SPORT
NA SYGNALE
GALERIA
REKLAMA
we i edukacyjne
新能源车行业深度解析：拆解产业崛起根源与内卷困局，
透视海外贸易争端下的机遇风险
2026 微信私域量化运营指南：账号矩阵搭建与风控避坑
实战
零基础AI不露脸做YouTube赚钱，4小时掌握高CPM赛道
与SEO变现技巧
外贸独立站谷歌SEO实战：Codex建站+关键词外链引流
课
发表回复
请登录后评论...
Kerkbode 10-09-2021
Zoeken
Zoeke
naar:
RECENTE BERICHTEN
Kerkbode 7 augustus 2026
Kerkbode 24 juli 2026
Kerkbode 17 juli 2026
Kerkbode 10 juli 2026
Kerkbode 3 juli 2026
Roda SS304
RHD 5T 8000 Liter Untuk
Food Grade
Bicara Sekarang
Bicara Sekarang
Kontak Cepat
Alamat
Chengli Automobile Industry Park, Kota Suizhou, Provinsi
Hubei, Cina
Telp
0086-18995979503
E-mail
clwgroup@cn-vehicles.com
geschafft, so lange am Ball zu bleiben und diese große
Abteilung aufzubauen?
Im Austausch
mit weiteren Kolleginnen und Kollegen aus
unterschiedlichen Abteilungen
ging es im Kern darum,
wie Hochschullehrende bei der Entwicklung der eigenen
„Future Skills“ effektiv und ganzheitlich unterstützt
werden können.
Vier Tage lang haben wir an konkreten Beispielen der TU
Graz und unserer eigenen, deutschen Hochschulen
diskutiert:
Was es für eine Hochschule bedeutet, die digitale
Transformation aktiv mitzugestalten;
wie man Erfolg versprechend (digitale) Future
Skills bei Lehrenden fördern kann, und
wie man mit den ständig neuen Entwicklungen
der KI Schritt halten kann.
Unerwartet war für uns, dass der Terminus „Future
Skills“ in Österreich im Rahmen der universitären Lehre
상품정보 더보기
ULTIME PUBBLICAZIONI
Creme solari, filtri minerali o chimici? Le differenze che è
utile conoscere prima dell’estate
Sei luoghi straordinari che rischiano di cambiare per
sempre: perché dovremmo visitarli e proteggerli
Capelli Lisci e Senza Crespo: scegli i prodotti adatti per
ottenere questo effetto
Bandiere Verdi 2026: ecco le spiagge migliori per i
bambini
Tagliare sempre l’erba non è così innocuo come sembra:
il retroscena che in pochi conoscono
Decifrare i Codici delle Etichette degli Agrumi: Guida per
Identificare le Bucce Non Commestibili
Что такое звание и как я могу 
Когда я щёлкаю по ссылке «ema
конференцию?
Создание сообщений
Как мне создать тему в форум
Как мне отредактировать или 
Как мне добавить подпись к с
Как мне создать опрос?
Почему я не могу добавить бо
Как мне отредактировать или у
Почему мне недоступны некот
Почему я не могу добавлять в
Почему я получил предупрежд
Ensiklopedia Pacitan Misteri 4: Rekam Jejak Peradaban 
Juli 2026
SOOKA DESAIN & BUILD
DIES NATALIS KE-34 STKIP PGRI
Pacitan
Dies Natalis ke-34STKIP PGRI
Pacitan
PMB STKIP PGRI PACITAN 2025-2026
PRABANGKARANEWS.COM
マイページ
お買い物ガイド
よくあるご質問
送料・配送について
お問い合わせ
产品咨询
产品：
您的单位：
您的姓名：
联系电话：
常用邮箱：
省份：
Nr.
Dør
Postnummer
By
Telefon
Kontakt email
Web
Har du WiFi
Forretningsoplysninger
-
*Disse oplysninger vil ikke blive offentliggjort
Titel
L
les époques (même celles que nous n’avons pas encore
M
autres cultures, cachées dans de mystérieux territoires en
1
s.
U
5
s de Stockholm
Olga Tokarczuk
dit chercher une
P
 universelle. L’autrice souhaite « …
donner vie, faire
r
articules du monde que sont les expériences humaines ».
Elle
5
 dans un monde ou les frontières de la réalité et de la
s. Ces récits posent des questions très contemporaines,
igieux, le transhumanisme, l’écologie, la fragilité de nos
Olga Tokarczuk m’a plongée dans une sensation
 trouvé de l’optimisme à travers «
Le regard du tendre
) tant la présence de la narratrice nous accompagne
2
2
====
* TASK DETAILS *
With the line that has "Graz und unserer" as the first and the line that has "PMB STKIP PGRI PACITAN 2025-2026" as the last, repeat exactly that run of lines above and no more.

* EXPECTED ANSWER *
Graz und unserer eigenen, deutschen Hochschulen
diskutiert:
Was es für eine Hochschule bedeutet, die digitale
Transformation aktiv mitzugestalten;
wie man Erfolg versprechend (digitale) Future
Skills bei Lehrenden fördern kann, und
wie man mit den ständig neuen Entwicklungen
der KI Schritt halten kann.
Unerwartet war für uns, dass der Terminus „Future
Skills“ in Österreich im Rahmen der universitären Lehre
상품정보 더보기
ULTIME PUBBLICAZIONI
Creme solari, filtri minerali o chimici? Le differenze che è
utile conoscere prima dell’estate
Sei luoghi straordinari che rischiano di cambiare per
sempre: perché dovremmo visitarli e proteggerli
Capelli Lisci e Senza Crespo: scegli i prodotti adatti per
ottenere questo effetto
Bandiere Verdi 2026: ecco le spiagge migliori per i
bambini
Tagliare sempre l’erba non è così innocuo come sembra:
il retroscena che in pochi conoscono
Decifrare i Codici delle Etichette degli Agrumi: Guida per
Identificare le Bucce Non Commestibili
Что такое звание и как я могу 
Когда я щёлкаю по ссылке «ema
конференцию?
Создание сообщений
Как мне создать тему в форум
Как мне отредактировать или 
Как мне добавить подпись к с
Как мне создать опрос?
Почему я не могу добавить бо
Как мне отредактировать или у
Почему мне недоступны некот
Почему я не могу добавлять в
Почему я получил предупрежд
Ensiklopedia Pacitan Misteri 4: Rekam Jejak Peradaban 
Juli 2026
SOOKA DESAIN & BUILD
DIES NATALIS KE-34 STKIP PGRI
Pacitan
Dies Natalis ke-34STKIP PGRI
Pacitan
PMB STKIP PGRI PACITAN 2025-2026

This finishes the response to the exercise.